🤖 AI Summary
Current large language models (LLMs) exhibit limitations in long-horizon reasoning, planning, and creative writing, primarily due to the teacher-forced next-token prediction (NTP) paradigm, which struggles to capture long-range dependencies. Multi-token prediction (MTP) only marginally alleviates short-horizon biases and yields limited gains. To address this, we propose Future Summary Prediction (FSP), a novel training objective that introduces an auxiliary head to learn compact representations—such as bag-of-words or embeddings generated by a reverse language model—of future sequence content. FSP explicitly models long-range structural constraints, breaking through the bottlenecks of conventional autoregressive pretraining. It enables efficient training on 3B- and 8B-parameter models. Experiments demonstrate that FSP significantly outperforms both NTP and MTP on long-horizon tasks—including mathematical reasoning and program synthesis—achieving superior planning capability and long-range coherence.
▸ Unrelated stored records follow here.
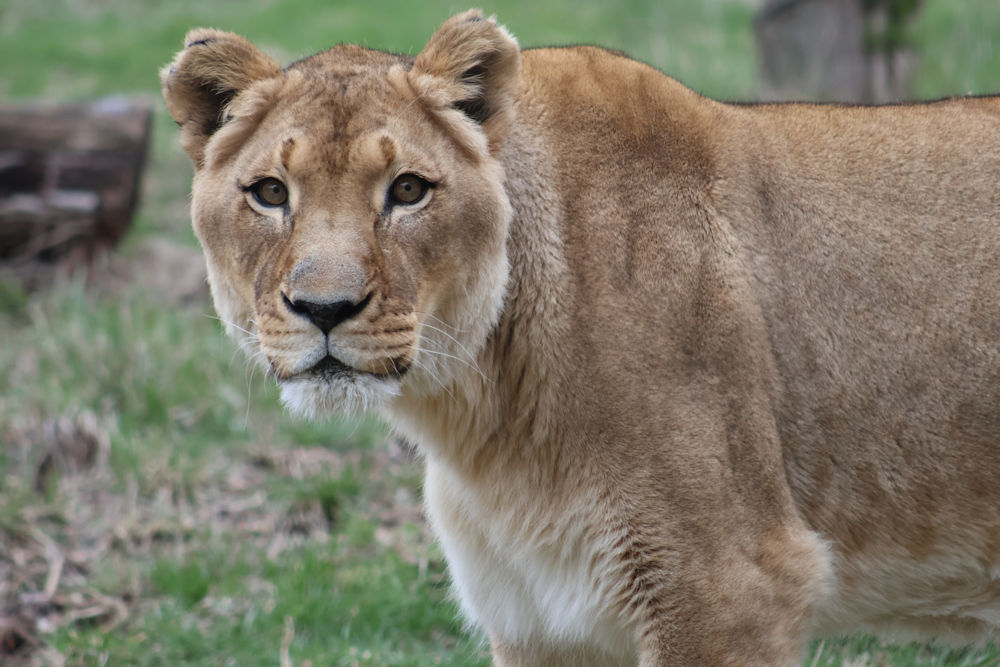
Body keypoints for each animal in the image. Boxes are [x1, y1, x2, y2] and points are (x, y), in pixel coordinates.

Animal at [161, 10, 1000, 665]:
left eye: (408, 189)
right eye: (271, 192)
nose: (325, 307)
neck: (482, 412)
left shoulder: (730, 588)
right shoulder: (539, 616)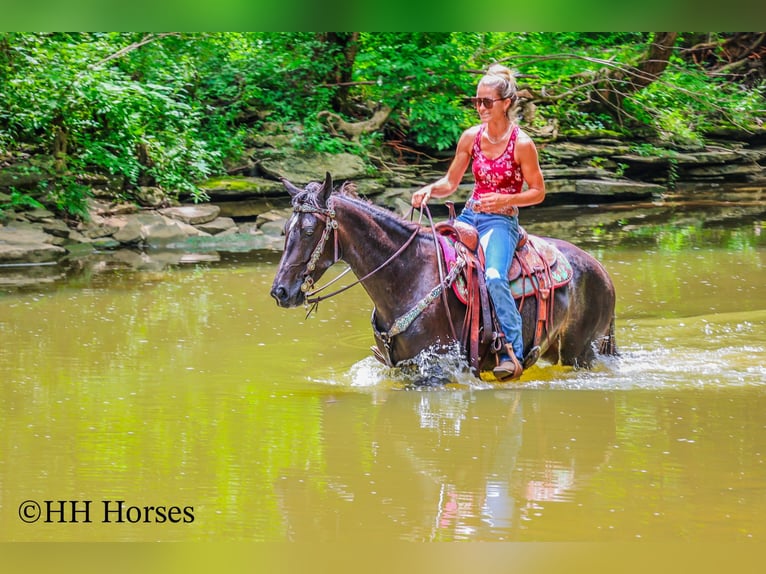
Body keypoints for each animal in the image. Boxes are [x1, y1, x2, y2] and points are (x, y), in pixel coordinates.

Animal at [270, 172, 617, 383]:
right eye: (285, 230)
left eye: (310, 231)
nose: (281, 292)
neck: (408, 274)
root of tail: (601, 271)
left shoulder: (435, 371)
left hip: (581, 353)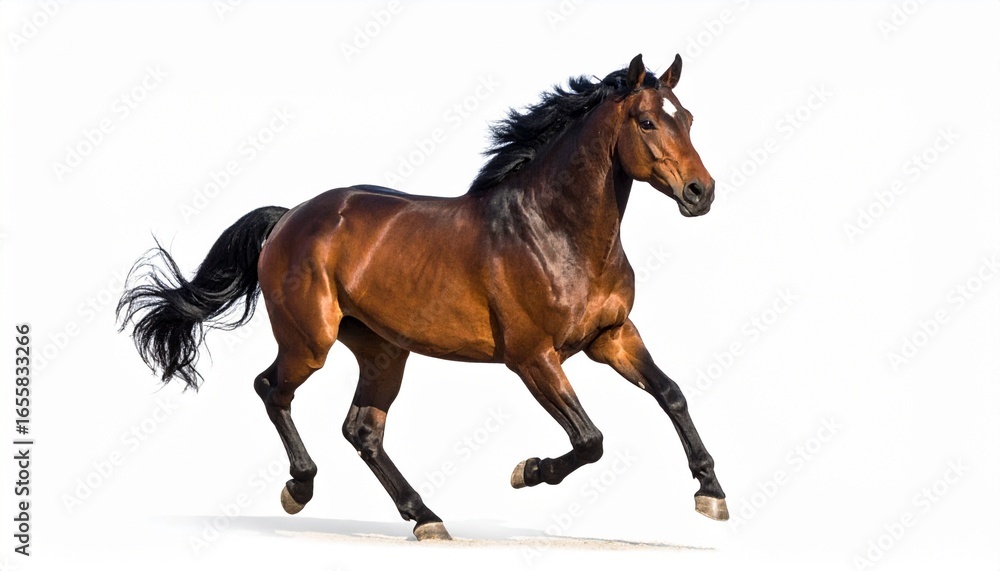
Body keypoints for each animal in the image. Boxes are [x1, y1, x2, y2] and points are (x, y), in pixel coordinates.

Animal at [117, 53, 728, 541]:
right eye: (647, 121)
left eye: (689, 119)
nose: (702, 193)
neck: (554, 230)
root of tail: (289, 217)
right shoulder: (532, 356)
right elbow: (590, 439)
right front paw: (527, 471)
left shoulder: (612, 336)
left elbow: (671, 394)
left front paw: (711, 493)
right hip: (309, 342)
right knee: (272, 389)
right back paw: (301, 489)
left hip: (383, 351)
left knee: (362, 430)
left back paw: (425, 517)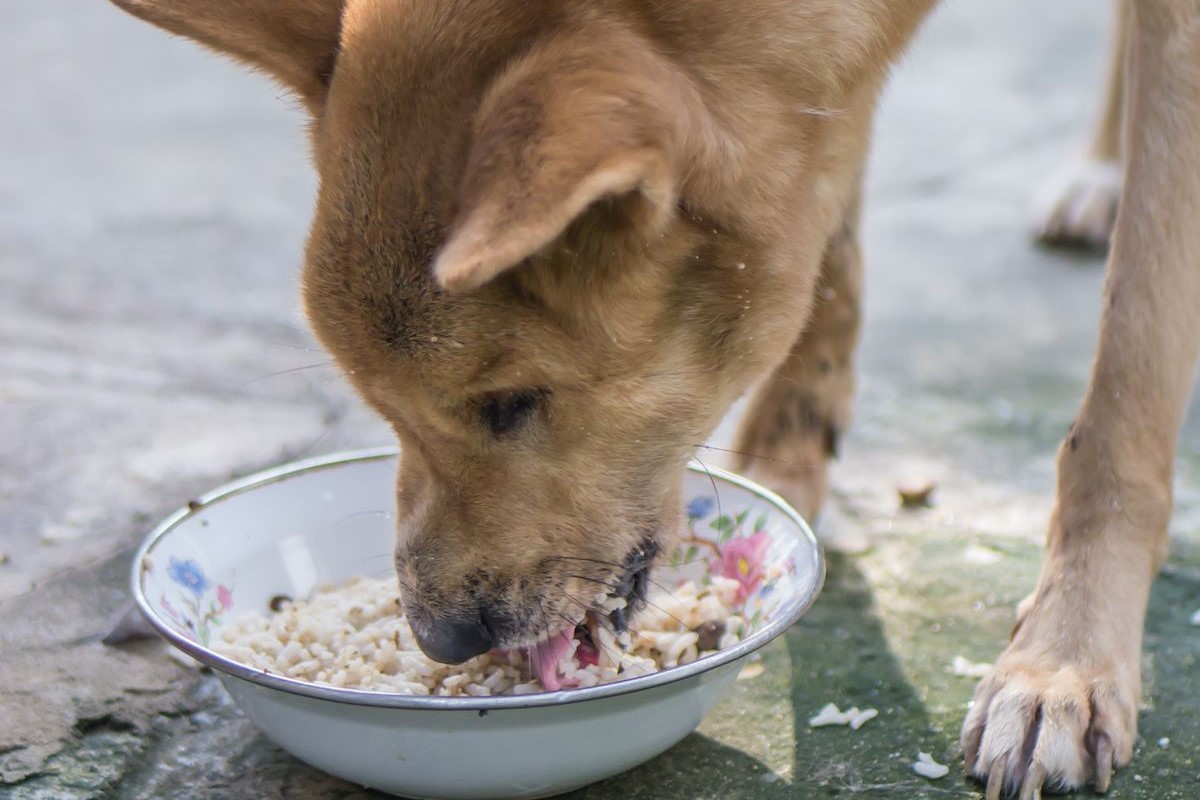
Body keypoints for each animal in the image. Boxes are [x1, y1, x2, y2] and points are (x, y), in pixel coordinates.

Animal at [108, 3, 1195, 796]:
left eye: (511, 401)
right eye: (382, 408)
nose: (441, 641)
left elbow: (1131, 368)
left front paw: (1065, 659)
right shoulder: (820, 114)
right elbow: (823, 241)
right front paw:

To our knowledge, FSP is the first approach to incorporate abstracted future-state modeling into language modeling, thereby enhancing generative consistency and strategic planning.
📝 Abstract
Next-token prediction (NTP) has driven the success of large language models (LLMs), but it struggles with long-horizon reasoning, planning, and creative writing, with these limitations largely attributed to teacher-forced training. Multi-token prediction (MTP) partially mitigates these issues by predicting several future tokens at once, but it mostly captures short-range dependencies and offers limited improvement. We propose future summary prediction (FSP), which trains an auxiliary head to predict a compact representation of the long-term future, preserving information relevant for long-form generations. We explore two variants of FSP: handcrafted summaries, for example, a bag of words summary of the future of the sequence, and learned summaries, which use embeddings produced by a reverse language model trained from right to left. Large-scale pretraining experiments (3B and 8B-parameter models) demonstrate that FSP provides improvements over both NTP and MTP across math, reasoning, and coding benchmarks.